**Collected data**
━━━━━━
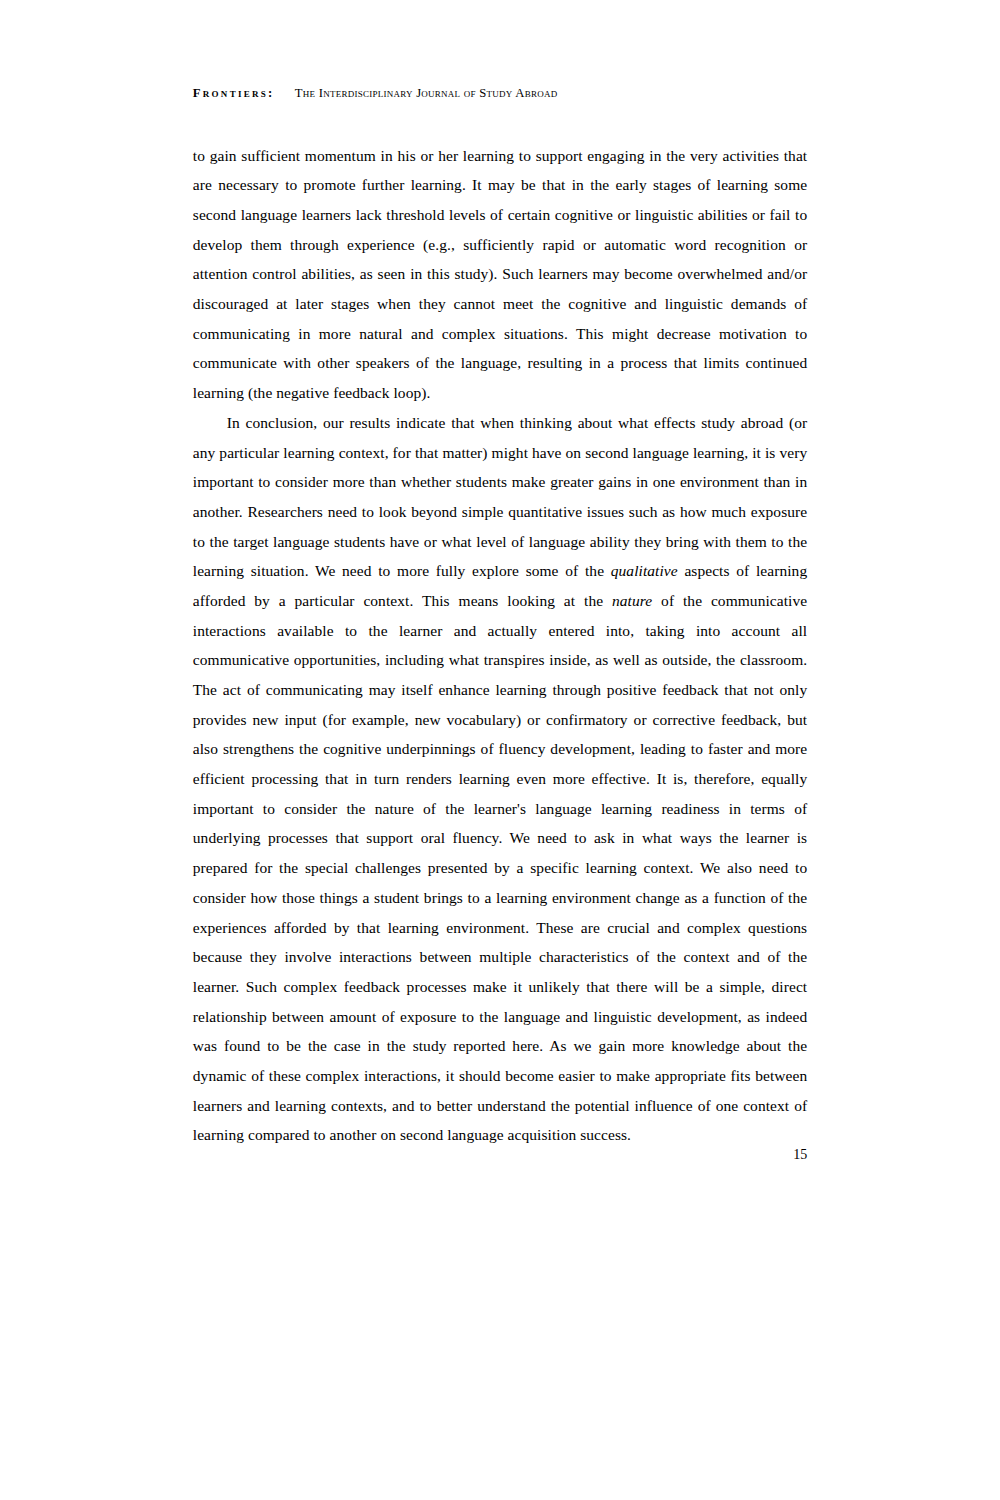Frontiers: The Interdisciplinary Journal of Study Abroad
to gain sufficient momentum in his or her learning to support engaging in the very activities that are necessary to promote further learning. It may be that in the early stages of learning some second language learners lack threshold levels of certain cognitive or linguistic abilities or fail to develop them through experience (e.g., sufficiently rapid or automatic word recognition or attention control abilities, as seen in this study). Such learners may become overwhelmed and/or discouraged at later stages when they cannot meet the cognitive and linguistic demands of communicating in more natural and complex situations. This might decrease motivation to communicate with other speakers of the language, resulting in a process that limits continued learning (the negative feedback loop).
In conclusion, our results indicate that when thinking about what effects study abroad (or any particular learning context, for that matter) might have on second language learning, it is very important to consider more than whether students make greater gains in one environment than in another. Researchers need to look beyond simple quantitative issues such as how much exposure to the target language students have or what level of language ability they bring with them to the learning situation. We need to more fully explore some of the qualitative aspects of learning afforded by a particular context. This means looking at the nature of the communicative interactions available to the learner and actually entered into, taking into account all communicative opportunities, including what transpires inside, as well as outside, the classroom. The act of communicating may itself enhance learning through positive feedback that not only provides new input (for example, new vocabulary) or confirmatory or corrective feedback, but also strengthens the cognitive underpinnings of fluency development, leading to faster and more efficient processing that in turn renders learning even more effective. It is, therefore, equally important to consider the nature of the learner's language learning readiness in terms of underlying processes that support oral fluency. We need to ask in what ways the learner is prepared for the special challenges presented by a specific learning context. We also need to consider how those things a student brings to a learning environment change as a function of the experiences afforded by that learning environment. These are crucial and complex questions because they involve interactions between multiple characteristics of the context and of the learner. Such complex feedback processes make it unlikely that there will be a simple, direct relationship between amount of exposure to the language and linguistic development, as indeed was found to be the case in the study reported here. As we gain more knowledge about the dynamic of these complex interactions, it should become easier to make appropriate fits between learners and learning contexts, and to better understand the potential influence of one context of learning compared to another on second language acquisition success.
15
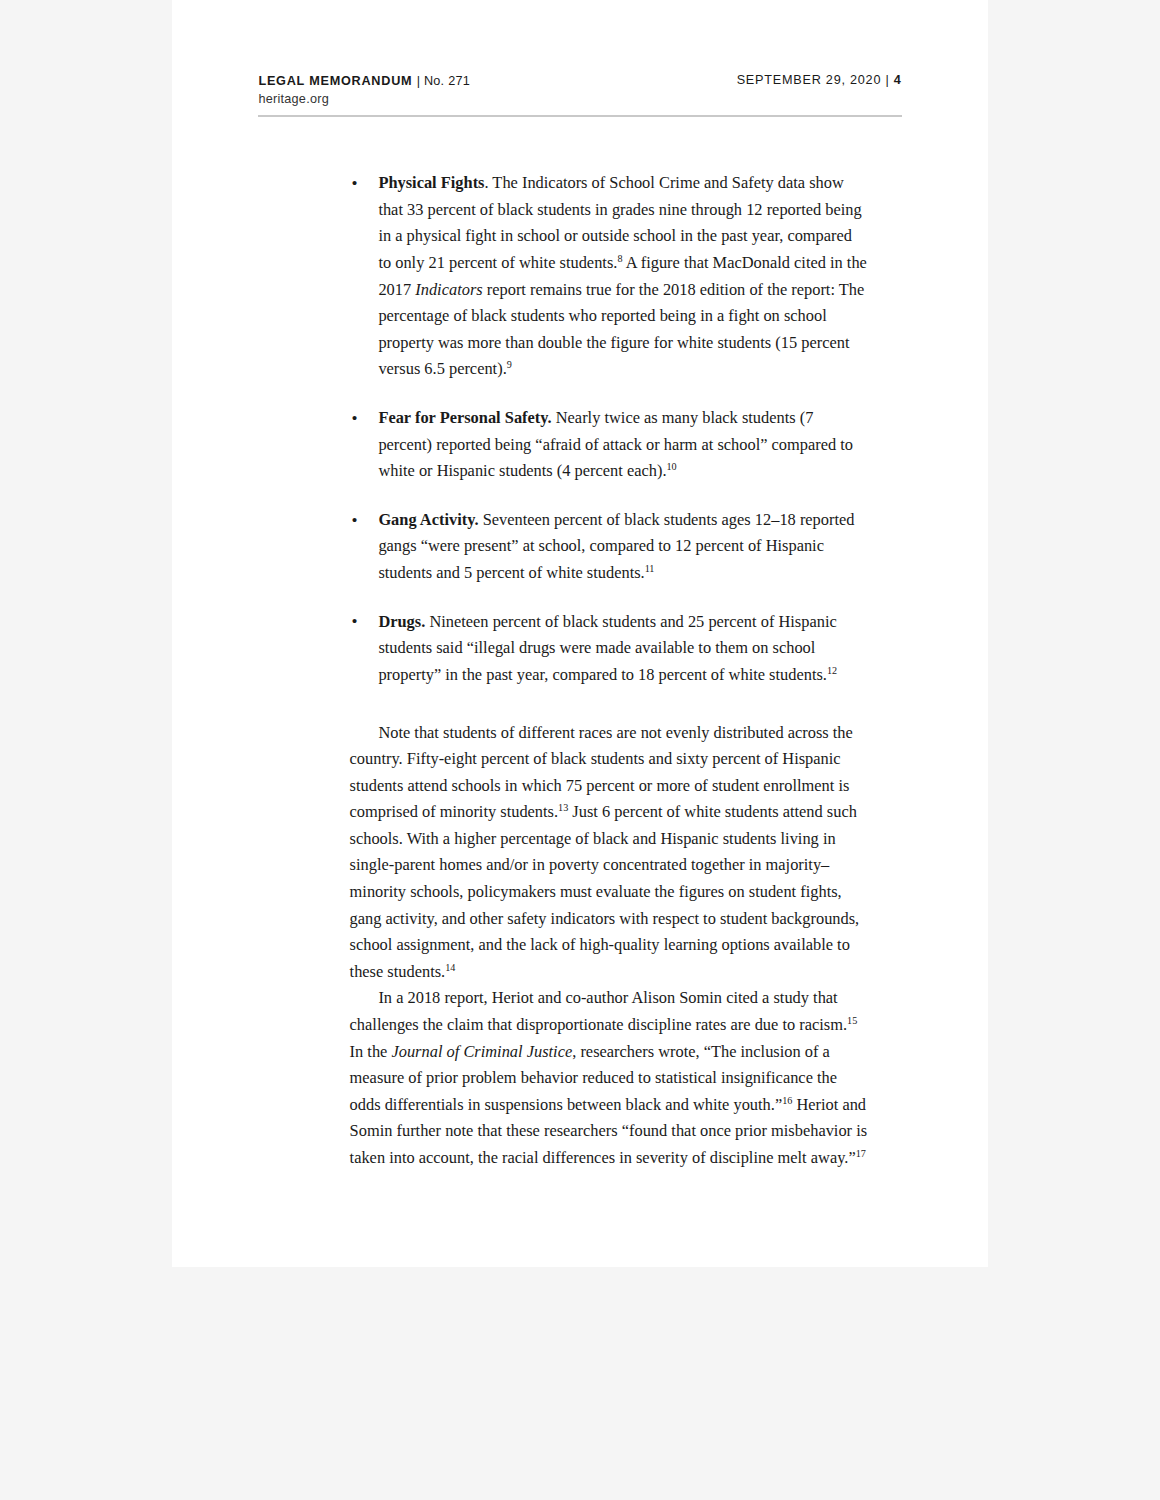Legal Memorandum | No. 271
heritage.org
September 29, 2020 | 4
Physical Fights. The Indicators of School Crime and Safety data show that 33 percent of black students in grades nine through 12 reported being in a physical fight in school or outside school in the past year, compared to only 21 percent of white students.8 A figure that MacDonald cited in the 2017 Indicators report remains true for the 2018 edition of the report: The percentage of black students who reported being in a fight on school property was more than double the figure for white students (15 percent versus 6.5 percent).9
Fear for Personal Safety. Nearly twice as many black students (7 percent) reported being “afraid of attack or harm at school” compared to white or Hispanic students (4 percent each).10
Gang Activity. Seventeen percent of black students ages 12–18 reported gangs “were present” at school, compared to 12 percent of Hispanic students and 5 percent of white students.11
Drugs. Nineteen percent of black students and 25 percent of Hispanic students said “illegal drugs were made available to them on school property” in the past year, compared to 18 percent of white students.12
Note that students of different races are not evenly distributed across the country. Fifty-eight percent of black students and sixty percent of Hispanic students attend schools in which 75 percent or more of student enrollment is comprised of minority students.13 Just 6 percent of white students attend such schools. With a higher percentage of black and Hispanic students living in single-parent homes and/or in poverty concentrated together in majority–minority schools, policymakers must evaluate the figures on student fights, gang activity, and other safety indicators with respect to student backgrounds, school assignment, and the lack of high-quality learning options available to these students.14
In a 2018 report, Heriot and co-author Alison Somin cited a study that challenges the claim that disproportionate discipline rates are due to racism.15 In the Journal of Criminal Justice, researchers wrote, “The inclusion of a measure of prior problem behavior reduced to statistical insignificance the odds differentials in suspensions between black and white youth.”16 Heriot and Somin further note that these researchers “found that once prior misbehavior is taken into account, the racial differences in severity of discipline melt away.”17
━━━━━━
**WHAT THE TASK ASKS**
Out of the entries above, write out only the lines between the line holding "September 29, 2020 | 4" and the line holding "Note that students", inclusive, each exactly as given.

**EXERCISE SOLUTION**
September 29, 2020 | 4
Physical Fights. The Indicators of School Crime and Safety data show that 33 percent of black students in grades nine through 12 reported being in a physical fight in school or outside school in the past year, compared to only 21 percent of white students.8 A figure that MacDonald cited in the 2017 Indicators report remains true for the 2018 edition of the report: The percentage of black students who reported being in a fight on school property was more than double the figure for white students (15 percent versus 6.5 percent).9
Fear for Personal Safety. Nearly twice as many black students (7 percent) reported being “afraid of attack or harm at school” compared to white or Hispanic students (4 percent each).10
Gang Activity. Seventeen percent of black students ages 12–18 reported gangs “were present” at school, compared to 12 percent of Hispanic students and 5 percent of white students.11
Drugs. Nineteen percent of black students and 25 percent of Hispanic students said “illegal drugs were made available to them on school property” in the past year, compared to 18 percent of white students.12
Note that students of different races are not evenly distributed across the country. Fifty-eight percent of black students and sixty percent of Hispanic students attend schools in which 75 percent or more of student enrollment is comprised of minority students.13 Just 6 percent of white students attend such schools. With a higher percentage of black and Hispanic students living in single-parent homes and/or in poverty concentrated together in majority–minority schools, policymakers must evaluate the figures on student fights, gang activity, and other safety indicators with respect to student backgrounds, school assignment, and the lack of high-quality learning options available to these students.14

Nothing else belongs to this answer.